Start of Records for processing

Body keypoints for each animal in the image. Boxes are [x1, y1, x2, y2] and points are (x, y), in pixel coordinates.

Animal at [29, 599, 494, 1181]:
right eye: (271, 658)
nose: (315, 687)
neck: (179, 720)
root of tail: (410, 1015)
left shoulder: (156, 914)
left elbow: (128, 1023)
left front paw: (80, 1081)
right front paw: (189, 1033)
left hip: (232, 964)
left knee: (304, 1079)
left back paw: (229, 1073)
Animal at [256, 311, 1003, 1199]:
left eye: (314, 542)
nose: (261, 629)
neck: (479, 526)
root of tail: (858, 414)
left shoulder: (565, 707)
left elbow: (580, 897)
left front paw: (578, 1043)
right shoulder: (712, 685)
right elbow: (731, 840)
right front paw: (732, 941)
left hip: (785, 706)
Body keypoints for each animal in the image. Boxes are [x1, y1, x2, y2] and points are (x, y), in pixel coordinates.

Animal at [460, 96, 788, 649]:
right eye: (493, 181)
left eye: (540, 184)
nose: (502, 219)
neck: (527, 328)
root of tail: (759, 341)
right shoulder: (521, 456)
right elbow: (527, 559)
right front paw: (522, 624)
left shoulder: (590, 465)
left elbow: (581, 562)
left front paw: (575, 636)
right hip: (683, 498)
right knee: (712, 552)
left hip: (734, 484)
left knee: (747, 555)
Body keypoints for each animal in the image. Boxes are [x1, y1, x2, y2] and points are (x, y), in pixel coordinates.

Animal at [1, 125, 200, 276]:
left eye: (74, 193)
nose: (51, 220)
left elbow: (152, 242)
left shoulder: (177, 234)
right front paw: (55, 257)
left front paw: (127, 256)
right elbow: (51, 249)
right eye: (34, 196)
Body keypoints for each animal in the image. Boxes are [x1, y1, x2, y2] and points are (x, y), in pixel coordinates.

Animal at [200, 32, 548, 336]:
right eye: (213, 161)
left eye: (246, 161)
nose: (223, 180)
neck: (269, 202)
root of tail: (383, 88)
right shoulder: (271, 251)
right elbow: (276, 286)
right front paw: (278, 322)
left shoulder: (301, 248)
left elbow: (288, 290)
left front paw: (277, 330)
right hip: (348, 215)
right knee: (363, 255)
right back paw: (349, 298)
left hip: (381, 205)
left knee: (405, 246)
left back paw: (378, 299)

End of Records for processing

## Exercise details
Only the lines from the one bearing "nose: (51, 220)" through the end of the entries above belong in the answer, each one exactly as given.

## Task response
nose: (51, 220)
left elbow: (152, 242)
left shoulder: (177, 234)
right front paw: (55, 257)
left front paw: (127, 256)
right elbow: (51, 249)
right eye: (34, 196)
Body keypoints for each animal in the image. Boxes are [x1, y1, x2, y2] and points are (x, y), in pixel coordinates.

Animal at [200, 32, 548, 336]:
right eye: (213, 161)
left eye: (246, 161)
nose: (223, 180)
neck: (269, 202)
root of tail: (383, 88)
right shoulder: (271, 251)
right elbow: (276, 286)
right front paw: (278, 322)
left shoulder: (301, 248)
left elbow: (288, 290)
left front paw: (277, 330)
right hip: (348, 215)
right knee: (363, 255)
right back paw: (349, 298)
left hip: (381, 205)
left knee: (405, 246)
left back paw: (378, 299)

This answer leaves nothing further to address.